La conversation, mise par Jeanne et le docteur sur le terrain de la politique et de la nouvelle organisation sociale, continua longtemps. On effleura tous les sujets, on discuta toutes les idées en cours. Louis, qui avait aussi vu de près toutes les orgies révolutionnaires et touché à toutes les questions brûlantes du moment, sortit de ses rêves pour se mêler à la discussion et y jeter ses mots vifs, ses aperçus profonds, nouveaux, pittoresques ou railleurs.
À onze heures seulement, heure indue jadis au château, mademoiselle de Mauguet donna le signal de la retraite.
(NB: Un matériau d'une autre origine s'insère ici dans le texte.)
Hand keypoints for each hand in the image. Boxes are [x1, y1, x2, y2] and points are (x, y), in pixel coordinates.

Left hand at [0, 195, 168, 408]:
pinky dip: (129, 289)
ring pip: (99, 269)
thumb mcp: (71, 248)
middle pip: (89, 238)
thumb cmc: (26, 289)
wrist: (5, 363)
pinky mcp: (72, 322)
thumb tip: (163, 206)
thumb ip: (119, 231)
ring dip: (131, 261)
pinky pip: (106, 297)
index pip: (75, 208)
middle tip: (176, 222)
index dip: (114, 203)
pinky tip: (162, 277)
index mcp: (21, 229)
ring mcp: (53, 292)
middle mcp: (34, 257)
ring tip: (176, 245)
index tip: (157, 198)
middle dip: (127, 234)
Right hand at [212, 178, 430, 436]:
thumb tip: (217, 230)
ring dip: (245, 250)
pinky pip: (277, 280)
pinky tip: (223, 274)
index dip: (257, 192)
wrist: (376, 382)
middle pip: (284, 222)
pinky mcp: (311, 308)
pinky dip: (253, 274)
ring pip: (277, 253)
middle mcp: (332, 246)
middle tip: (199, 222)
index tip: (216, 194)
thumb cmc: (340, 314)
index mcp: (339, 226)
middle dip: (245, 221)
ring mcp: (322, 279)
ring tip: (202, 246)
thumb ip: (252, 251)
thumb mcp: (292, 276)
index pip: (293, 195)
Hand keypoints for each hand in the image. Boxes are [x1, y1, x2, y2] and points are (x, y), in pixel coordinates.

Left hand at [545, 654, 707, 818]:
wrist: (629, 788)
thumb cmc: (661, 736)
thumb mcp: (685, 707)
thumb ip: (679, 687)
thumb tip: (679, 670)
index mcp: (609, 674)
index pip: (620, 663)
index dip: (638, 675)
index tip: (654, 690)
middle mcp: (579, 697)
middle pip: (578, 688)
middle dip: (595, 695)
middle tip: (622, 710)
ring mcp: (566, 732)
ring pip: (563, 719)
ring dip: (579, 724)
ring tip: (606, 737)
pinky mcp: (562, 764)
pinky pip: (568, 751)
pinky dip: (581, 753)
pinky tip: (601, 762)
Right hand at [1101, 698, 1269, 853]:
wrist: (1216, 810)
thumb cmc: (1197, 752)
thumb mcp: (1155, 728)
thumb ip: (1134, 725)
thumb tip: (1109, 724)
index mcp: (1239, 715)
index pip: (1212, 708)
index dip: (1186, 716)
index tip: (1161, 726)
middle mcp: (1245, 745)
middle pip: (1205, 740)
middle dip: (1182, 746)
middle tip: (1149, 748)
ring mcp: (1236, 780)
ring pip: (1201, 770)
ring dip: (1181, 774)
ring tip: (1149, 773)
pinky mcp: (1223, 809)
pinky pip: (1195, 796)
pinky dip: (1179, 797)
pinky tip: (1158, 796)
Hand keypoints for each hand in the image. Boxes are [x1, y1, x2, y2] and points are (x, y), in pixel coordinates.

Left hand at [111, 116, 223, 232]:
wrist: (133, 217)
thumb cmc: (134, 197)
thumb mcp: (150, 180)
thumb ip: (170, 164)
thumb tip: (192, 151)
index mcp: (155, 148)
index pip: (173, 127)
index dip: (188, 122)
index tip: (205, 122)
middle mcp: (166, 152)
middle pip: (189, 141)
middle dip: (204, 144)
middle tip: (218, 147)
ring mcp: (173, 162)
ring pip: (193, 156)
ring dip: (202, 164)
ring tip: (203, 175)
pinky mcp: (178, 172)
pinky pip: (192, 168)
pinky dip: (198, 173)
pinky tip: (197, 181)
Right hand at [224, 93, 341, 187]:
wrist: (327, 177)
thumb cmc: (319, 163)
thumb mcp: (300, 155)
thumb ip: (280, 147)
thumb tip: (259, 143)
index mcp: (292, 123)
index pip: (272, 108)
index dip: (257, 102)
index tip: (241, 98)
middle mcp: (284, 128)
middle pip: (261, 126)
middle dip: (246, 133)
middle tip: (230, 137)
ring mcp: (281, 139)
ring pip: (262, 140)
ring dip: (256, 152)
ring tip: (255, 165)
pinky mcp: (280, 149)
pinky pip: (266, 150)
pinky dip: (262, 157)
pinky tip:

Ce soir-là, tout le monde couchait à Mauguet. Jeanne l’avait exigé. C’était une sorte de consécration d’hospitalité.
Ce vieux manoir qui depuis si longtemps semblait une tombe se ranimait tout à coup d’une extrémité à l’autre. Au milieu de la nuit, les fenêtres, percées çà et là dans les murs épais, s’illuminèrent et reflétèrent leurs feux dans les étangs noirs. Les chauves-souris, étonnées, sortirent de leurs trous et voletèrent en se heurtant aux vitres et aux volets. Quelques chouettes s’enfuirent en jetant un cri plaintif. Les portes rouillées se refermèrent dans les corridors, et chacun pria devant son alcôve avant de s’endormir.